What needs to be done:
Write out the lines of the items below, unchanged, from the line containing "genus: Macrotyloma" through the end of the items.
********************
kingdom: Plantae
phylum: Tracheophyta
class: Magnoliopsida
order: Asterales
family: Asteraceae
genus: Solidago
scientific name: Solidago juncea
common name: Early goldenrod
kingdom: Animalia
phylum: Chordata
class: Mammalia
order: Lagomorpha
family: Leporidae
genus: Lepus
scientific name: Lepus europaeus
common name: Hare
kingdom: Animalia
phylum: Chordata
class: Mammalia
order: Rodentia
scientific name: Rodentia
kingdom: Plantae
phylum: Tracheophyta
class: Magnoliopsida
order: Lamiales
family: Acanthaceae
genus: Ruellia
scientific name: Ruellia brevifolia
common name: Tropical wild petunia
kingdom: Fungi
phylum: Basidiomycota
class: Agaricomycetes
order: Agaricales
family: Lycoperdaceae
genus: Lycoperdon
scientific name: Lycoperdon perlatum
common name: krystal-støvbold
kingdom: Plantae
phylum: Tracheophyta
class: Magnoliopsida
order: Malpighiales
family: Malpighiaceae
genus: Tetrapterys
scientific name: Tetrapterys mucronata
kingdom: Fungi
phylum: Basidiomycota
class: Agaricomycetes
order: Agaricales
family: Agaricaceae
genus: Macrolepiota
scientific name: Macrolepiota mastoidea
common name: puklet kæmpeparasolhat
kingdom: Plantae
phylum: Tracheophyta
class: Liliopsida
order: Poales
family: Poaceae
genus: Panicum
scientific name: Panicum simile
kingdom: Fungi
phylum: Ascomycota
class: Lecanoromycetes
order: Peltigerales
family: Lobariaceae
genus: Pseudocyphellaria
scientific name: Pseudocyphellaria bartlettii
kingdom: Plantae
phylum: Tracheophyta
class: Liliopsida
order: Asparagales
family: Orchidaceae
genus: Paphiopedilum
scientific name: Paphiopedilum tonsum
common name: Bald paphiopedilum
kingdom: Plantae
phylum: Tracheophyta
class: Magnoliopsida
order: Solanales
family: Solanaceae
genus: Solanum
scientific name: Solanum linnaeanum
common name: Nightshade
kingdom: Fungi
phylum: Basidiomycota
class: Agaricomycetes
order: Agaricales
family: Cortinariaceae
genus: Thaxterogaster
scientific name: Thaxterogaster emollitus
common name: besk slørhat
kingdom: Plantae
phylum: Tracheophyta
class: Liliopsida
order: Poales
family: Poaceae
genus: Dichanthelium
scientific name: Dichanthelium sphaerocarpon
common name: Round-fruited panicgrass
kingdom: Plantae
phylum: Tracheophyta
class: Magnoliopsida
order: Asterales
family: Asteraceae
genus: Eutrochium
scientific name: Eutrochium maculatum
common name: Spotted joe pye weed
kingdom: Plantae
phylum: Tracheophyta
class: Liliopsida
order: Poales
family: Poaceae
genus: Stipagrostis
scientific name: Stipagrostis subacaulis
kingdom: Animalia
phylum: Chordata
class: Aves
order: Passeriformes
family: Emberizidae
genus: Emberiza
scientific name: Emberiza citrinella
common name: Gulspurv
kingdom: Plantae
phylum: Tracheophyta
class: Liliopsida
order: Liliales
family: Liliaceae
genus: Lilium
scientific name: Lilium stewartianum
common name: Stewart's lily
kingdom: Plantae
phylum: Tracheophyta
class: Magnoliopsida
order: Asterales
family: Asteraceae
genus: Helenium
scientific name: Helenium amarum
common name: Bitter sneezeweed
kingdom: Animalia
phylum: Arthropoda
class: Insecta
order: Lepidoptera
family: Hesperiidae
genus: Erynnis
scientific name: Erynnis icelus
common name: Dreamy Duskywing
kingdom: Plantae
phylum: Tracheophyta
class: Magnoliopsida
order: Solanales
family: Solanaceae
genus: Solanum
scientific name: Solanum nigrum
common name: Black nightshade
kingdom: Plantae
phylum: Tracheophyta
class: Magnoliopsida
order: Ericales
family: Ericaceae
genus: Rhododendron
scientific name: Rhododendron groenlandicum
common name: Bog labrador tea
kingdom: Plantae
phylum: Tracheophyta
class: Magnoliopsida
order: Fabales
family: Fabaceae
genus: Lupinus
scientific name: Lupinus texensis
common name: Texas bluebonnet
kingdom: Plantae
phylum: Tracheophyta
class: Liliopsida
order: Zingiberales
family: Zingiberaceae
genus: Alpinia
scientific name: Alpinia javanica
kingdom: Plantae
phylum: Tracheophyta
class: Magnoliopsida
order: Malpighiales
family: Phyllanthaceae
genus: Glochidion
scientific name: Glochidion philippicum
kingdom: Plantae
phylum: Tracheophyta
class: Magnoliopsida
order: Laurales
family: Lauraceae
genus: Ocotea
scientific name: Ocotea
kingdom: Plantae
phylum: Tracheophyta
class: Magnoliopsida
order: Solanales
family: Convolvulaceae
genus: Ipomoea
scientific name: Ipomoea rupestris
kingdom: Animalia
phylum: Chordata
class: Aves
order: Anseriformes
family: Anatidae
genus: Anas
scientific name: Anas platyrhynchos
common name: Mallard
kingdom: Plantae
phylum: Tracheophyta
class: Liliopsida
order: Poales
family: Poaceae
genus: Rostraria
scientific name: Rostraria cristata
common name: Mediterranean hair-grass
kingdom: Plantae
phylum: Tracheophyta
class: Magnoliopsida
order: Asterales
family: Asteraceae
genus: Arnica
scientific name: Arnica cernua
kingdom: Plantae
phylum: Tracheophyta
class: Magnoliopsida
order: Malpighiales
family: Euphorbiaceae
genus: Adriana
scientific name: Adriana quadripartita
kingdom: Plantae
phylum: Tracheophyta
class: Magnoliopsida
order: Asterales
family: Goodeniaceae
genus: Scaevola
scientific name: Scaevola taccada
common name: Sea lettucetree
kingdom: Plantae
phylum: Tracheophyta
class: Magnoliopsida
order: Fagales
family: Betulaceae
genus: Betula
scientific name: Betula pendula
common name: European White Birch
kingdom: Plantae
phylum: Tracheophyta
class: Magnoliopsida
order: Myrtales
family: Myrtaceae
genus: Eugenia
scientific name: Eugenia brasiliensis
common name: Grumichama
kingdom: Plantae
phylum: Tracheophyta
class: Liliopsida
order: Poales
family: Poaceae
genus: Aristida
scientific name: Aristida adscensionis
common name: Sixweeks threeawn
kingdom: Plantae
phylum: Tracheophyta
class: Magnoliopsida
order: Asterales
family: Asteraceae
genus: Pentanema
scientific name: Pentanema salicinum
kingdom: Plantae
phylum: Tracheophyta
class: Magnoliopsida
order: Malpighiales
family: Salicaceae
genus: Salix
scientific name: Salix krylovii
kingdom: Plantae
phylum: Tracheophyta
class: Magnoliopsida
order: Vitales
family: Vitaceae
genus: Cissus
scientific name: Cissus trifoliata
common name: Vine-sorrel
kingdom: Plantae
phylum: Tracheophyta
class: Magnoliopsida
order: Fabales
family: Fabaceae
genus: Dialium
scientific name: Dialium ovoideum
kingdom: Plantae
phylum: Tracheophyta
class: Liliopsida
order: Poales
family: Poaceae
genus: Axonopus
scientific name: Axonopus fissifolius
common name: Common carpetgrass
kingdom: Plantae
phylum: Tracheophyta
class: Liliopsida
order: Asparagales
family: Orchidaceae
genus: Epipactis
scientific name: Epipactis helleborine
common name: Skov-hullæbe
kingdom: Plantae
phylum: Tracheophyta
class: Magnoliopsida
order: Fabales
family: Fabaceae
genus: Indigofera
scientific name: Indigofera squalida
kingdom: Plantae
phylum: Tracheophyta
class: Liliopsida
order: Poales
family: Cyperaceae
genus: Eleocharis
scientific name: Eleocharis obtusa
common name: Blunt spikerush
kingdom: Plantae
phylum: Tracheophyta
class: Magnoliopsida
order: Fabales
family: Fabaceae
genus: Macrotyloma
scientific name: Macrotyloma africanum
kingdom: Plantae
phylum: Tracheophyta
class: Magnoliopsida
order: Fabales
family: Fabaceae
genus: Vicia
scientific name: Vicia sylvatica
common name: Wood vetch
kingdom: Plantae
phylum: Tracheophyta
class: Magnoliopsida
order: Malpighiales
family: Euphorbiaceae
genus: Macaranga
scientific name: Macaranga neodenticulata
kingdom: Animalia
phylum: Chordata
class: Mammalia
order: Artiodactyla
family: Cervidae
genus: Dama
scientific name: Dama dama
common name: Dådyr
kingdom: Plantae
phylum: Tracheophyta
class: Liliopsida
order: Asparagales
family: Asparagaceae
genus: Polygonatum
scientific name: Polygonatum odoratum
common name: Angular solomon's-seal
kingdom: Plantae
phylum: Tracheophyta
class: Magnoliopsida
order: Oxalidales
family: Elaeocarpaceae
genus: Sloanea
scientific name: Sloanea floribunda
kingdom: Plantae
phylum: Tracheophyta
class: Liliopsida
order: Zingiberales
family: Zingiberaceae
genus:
********************
Exercise response:
genus: Macrotyloma
scientific name: Macrotyloma africanum
kingdom: Plantae
phylum: Tracheophyta
class: Magnoliopsida
order: Fabales
family: Fabaceae
genus: Vicia
scientific name: Vicia sylvatica
common name: Wood vetch
kingdom: Plantae
phylum: Tracheophyta
class: Magnoliopsida
order: Malpighiales
family: Euphorbiaceae
genus: Macaranga
scientific name: Macaranga neodenticulata
kingdom: Animalia
phylum: Chordata
class: Mammalia
order: Artiodactyla
family: Cervidae
genus: Dama
scientific name: Dama dama
common name: Dådyr
kingdom: Plantae
phylum: Tracheophyta
class: Liliopsida
order: Asparagales
family: Asparagaceae
genus: Polygonatum
scientific name: Polygonatum odoratum
common name: Angular solomon's-seal
kingdom: Plantae
phylum: Tracheophyta
class: Magnoliopsida
order: Oxalidales
family: Elaeocarpaceae
genus: Sloanea
scientific name: Sloanea floribunda
kingdom: Plantae
phylum: Tracheophyta
class: Liliopsida
order: Zingiberales
family: Zingiberaceae
genus:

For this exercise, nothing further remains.